Balmoral Show: Belfast pupils collect unusual but moo-ving spot prize
Students from a Belfast grammar school travelled to the Balmoral Show yesterday to collect an unusual competition prize - five Aberdeen Angus-cross calves.
But the calves won't be grazing the turf in the grounds of Belfast Royal Academy; instead, they will be cared for at the Stewartstown farm of biology teacher Andrew Bell.
The five students were among 16 pupils from across Northern Ireland who have been presented with calves by processing firm ABP at the Balmoral Show.
The pupils, from four schools in Northern Ireland, will now rear the calves as part of the final stage of an agri-food skills competition for young people, the ABP Angus Youth Challenge.
The farm-to-fork project will see the pupils rear the calves through to finishing and then sell them back to ABP, sharing the net profit among the group. Each group has also been assigned a special project to develop over the next 18 months, exploring innovative proposals for the benefit of future meat production in Northern Ireland.
Mr Bell explained why he entered Belfast Royal Academy (BRA) into the competition, even though none of the team has a farming background.
"I decided it would be something interesting to apply for outside what we normally do," he said.
"Our pupils will come up to the farm to see how the calves are doing, and the calves will be brought down to the school at some point so the whole school can get involved.
"We are doing a project called City Farming where it tries to link investors from the city to farmers to help with their cash flow.
"Investors get a percentage increase in their investment and the farmers would get help with their cash flow."
BRA student Hannah Hill (16), who wants to train as a vet, said she thought it would be a good experience to get involved in the project. Four calves have been named after the school's houses, Shaw, Currie, Cairns and Pottinger, and the fifth has been named Crombie after the founder.
"We've been learning more about agriculture lately and the beef process, how important it is that the farm is financially supported through the process," she said.
Meanwhile, the Balmoral Show looks set to at least equal last year's visitor tally of 115,000 over the four days, according to the new Royal Ulster Agricultural Society (RUAS) chief executive, Alan Crowe.
"The extra day worked so well last year that we continued to do it this year. We had over 115,000 last year and there is no reason to believe it's going to be any different this year," he said.
"It's like holding four Premier League matches over four days in a row. One of the things we are trying to do is to improve the road link to put the venue into the international dimension."
Mr Crowe said the new role of RUAS chief executive was like coming home. "I used to work with NFU Mutual in the 80s and 90s and I stood on one of the stands for several years on the old King's Hall site.

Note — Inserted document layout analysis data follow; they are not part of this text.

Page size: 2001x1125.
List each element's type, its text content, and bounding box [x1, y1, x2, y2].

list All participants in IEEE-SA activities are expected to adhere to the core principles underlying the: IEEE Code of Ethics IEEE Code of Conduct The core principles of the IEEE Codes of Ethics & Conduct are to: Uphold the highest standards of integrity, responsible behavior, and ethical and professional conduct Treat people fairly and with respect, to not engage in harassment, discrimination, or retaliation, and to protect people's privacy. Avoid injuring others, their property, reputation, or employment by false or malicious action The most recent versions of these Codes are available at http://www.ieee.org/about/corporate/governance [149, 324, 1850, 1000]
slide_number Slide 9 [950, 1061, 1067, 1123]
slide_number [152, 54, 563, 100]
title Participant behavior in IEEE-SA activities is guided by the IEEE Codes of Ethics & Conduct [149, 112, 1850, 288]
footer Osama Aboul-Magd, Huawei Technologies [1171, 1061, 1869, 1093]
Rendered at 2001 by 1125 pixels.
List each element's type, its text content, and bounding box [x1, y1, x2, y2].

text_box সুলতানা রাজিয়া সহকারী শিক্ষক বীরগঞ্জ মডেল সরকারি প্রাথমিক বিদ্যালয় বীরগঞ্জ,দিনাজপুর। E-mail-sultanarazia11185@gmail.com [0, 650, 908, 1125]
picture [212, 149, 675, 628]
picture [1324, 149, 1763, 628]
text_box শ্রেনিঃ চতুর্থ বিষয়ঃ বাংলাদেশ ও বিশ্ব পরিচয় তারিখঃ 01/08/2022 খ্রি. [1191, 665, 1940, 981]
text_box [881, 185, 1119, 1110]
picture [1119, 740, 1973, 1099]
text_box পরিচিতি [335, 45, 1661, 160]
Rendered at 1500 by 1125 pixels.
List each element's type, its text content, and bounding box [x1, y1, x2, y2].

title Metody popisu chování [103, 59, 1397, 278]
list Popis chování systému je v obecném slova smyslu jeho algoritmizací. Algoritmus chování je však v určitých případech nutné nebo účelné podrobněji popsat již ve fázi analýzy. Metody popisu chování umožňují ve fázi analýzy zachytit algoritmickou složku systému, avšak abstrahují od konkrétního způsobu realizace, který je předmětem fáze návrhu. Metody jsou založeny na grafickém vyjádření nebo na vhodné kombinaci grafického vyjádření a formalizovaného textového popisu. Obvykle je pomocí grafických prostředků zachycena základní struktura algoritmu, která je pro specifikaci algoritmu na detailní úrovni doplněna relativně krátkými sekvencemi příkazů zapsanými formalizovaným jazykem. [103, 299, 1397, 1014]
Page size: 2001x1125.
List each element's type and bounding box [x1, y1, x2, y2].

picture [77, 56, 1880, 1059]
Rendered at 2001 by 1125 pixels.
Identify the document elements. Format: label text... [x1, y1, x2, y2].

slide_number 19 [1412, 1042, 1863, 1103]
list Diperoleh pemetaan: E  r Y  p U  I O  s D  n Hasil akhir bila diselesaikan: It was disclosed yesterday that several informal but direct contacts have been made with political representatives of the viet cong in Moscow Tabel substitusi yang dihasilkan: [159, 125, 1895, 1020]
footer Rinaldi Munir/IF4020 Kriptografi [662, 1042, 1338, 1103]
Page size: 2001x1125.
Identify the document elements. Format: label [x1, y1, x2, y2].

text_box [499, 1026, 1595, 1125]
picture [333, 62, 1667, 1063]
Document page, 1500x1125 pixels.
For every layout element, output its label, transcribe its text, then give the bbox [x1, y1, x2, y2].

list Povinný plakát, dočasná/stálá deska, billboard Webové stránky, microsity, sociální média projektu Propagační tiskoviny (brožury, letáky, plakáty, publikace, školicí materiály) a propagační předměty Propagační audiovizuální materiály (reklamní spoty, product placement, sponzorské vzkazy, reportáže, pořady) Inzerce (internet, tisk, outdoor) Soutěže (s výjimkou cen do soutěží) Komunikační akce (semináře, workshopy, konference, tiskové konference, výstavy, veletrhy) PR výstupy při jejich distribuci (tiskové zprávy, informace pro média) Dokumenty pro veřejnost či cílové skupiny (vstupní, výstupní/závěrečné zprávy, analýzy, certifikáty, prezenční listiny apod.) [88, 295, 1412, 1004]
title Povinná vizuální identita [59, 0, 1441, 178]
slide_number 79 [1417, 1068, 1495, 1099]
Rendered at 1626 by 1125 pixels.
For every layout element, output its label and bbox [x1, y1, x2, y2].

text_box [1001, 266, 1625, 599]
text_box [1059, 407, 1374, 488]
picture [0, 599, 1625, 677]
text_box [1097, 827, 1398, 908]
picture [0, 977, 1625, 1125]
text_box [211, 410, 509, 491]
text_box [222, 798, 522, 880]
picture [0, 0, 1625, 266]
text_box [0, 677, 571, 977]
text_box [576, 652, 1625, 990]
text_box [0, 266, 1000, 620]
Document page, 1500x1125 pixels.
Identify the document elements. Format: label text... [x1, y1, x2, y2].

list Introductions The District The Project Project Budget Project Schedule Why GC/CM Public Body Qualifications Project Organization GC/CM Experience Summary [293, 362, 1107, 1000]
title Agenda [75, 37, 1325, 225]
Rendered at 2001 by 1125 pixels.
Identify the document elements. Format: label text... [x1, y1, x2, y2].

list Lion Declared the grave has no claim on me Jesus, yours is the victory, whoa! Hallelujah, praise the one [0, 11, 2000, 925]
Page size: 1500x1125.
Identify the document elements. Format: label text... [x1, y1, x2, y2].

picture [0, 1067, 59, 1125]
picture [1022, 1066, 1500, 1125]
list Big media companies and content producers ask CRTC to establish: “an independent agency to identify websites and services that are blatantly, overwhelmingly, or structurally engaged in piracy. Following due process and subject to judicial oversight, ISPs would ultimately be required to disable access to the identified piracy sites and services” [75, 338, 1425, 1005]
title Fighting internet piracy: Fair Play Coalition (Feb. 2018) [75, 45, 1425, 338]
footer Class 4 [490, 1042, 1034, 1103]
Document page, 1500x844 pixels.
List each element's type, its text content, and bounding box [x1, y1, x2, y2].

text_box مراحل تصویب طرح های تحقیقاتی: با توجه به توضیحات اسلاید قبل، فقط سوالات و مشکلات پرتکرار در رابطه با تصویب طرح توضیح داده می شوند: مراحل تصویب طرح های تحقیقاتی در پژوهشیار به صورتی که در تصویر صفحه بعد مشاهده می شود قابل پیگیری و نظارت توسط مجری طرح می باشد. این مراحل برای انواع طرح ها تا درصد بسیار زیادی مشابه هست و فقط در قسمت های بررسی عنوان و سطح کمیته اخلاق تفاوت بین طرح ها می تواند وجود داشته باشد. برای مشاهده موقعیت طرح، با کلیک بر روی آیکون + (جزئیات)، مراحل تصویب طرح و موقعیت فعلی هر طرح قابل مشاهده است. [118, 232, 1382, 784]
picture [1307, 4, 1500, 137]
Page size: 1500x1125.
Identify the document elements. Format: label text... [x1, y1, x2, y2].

I feel like I'm coming home and reacquainting myself with everything. I've come across so many people from the past, it's wonderful.
"I find it absolutely exhilarating. You feel the buzz that's going on around here - it's wonderful. It's a lovely feeling to see lots of families here. That is the next generation and they are not all from a rural background.
"Coming here feeds their interest in agriculture and exposes them to more career opportunities that perhaps they may not have considered," Mr Crowe added.